Mildly progressive ain’t enough, IMHO. Furthermore, if we depend on the good graces of Kerry and the Democrats to give us whatever crumbs they can be bothered to drop off the table, who’s to say they won’t be overturned by another Republican president four or eight years down the road? I heard it said once that if victory for liberalism was keeping a Democrat in the White House, then the battle’s already been lost.

Like I said, if there isn’t any grassroots organizing and mobilization going on, it’s irrelevant who’s got the Oval Office. Howard Zinn once said “It doesn’t matter who’s sitting in the White House, it matters who’s sitting in.” And I couldn’t agree with that more.

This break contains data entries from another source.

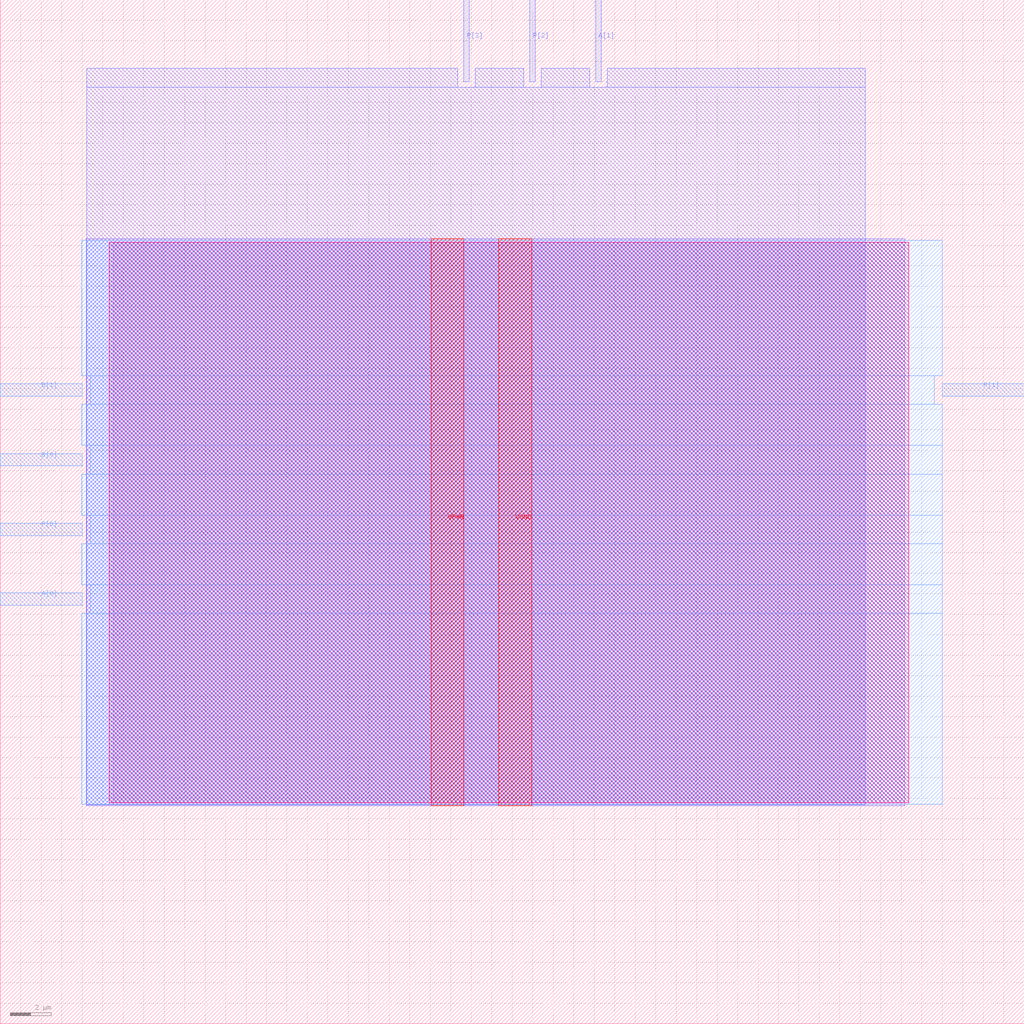
<source format=lef>
VERSION 5.7 ;
  NOWIREEXTENSIONATPIN ON ;
  DIVIDERCHAR "/" ;
  BUSBITCHARS "[]" ;
MACRO SarsaNada_e10_1
  CLASS BLOCK ;
  FOREIGN SarsaNada_e10_1 ;
  ORIGIN 0.000 0.000 ;
  SIZE 50.000 BY 50.000 ;
  PIN A[0]
    DIRECTION INPUT ;
    USE SIGNAL ;
    ANTENNAGATEAREA 0.196500 ;
    PORT
      LAYER met3 ;
        RECT 0.000 20.440 4.000 21.040 ;
    END
  END A[0]
  PIN A[1]
    DIRECTION INPUT ;
    USE SIGNAL ;
    ANTENNAGATEAREA 0.196500 ;
    PORT
      LAYER met2 ;
        RECT 29.070 46.000 29.350 50.000 ;
    END
  END A[1]
  PIN B[0]
    DIRECTION INPUT ;
    USE SIGNAL ;
    ANTENNAGATEAREA 0.196500 ;
    PORT
      LAYER met3 ;
        RECT 0.000 27.240 4.000 27.840 ;
    END
  END B[0]
  PIN B[1]
    DIRECTION INPUT ;
    USE SIGNAL ;
    ANTENNAGATEAREA 0.196500 ;
    PORT
      LAYER met3 ;
        RECT 0.000 30.640 4.000 31.240 ;
    END
  END B[1]
  PIN P[0]
    DIRECTION OUTPUT ;
    USE SIGNAL ;
    ANTENNADIFFAREA 0.445500 ;
    PORT
      LAYER met3 ;
        RECT 0.000 23.840 4.000 24.440 ;
    END
  END P[0]
  PIN P[1]
    DIRECTION OUTPUT ;
    USE SIGNAL ;
    ANTENNADIFFAREA 0.445500 ;
    PORT
      LAYER met3 ;
        RECT 46.000 30.640 50.000 31.240 ;
    END
  END P[1]
  PIN P[2]
    DIRECTION OUTPUT ;
    USE SIGNAL ;
    ANTENNADIFFAREA 0.445500 ;
    PORT
      LAYER met2 ;
        RECT 25.850 46.000 26.130 50.000 ;
    END
  END P[2]
  PIN P[3]
    DIRECTION OUTPUT ;
    USE SIGNAL ;
    ANTENNADIFFAREA 0.445500 ;
    PORT
      LAYER met2 ;
        RECT 22.630 46.000 22.910 50.000 ;
    END
  END P[3]
  PIN VGND
    DIRECTION INOUT ;
    USE GROUND ;
    PORT
      LAYER met4 ;
        RECT 24.340 10.640 25.940 38.320 ;
    END
  END VGND
  PIN VPWR
    DIRECTION INOUT ;
    USE POWER ;
    PORT
      LAYER met4 ;
        RECT 21.040 10.640 22.640 38.320 ;
    END
  END VPWR
  OBS
      LAYER nwell ;
        RECT 5.330 10.795 44.350 38.165 ;
      LAYER li1 ;
        RECT 5.520 10.795 44.160 38.165 ;
      LAYER met1 ;
        RECT 4.210 10.640 44.160 38.320 ;
      LAYER met2 ;
        RECT 4.230 45.720 22.350 46.650 ;
        RECT 23.190 45.720 25.570 46.650 ;
        RECT 26.410 45.720 28.790 46.650 ;
        RECT 29.630 45.720 42.230 46.650 ;
        RECT 4.230 10.695 42.230 45.720 ;
      LAYER met3 ;
        RECT 3.990 31.640 46.000 38.245 ;
        RECT 4.400 30.240 45.600 31.640 ;
        RECT 3.990 28.240 46.000 30.240 ;
        RECT 4.400 26.840 46.000 28.240 ;
        RECT 3.990 24.840 46.000 26.840 ;
        RECT 4.400 23.440 46.000 24.840 ;
        RECT 3.990 21.440 46.000 23.440 ;
        RECT 4.400 20.040 46.000 21.440 ;
        RECT 3.990 10.715 46.000 20.040 ;
  END
END SarsaNada_e10_1
END LIBRARY


</source>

Well, let’s not get that drastic, Kim. Why don’t you show me where those vast differences are, then? Let’s start with Iraq. OK, Kerry believes the US shouldn’t rely as heavily on unilateralism as Bush has. That’s nice. However, he doesn’t reject unilateralism out of hand - and he wants to send 40,000 more troops to Iraq. I hardly call that a step in the right direction.

Illustrate your point, please. Give me something solid to chew on rather than mild histrionics.

You mean that wasn’t happening under Clinton?

The side of my class; neither they nor their interests are represented by the Democratic Party.

Secret meeting. Sorry, executive privilege. You don’t need to know.

Oh, for Og’s sake…

Even if Kerry took to his bed immediately after the election and didn’t come out for the entire next four years, he’d be a better president than Dubya. At least he’d be doing nothing instead of turning every damn thing he touches into a pile of feces.

How many of them are like me, who owns stock only because it comes from my employer? I own somehing like 0.73 share. You make it sound like half the country’s population are “in the market” as opposed to, say, having a small 401(k) or company stock purchase plan.

Yep… Informed voters, that’d sure be nice.

Though, were you trying to imply the 105.4 million that did vote were better informed than the 104.6 million that did not? I don’t know if there would be a lot of supporting evidence for that.

Voting is a right, an eligible voter who doesn’t exercise it is an asshat. One that does exercise it without bothering to become informed is, in my opinion, also an asshat.

I don’t know if I implied it, but I was definitely assuming it. Seems to me anyone who cares enough to vote would also care enough to learn enough to make an informed decision. Evidence for this? Diddley-squat. Just a feeling, which I readily admit could be wrong.

Not according to Justice Scalia.

What I said, and which you might have missed behind the sneer, is that a few votes shifting in certain states would have made Florida moot. I did not discuss who ultimately won or lost.

Is that all you got? Functional illiteracy and a fancy Latin phrase?

[Data voice]

I can assist with the translation. By “non sequitur”, the gentleman means literally, “(it) does not follow”. It is a reference to a fallacy of the predicate calculus in which one premise is not deduced from another by means of any acceptable formula or rule.

[/Data voice]

How is the communist party ever supposed to win without you, Olentzero? It’s people like you who make this country the pre-marxist unparadise it is! I hope you enjoy your birthday, meanwhile I’ll be lamenting the tyranny of the damnable borgeoisie.

Wait, are you even a communist anymore?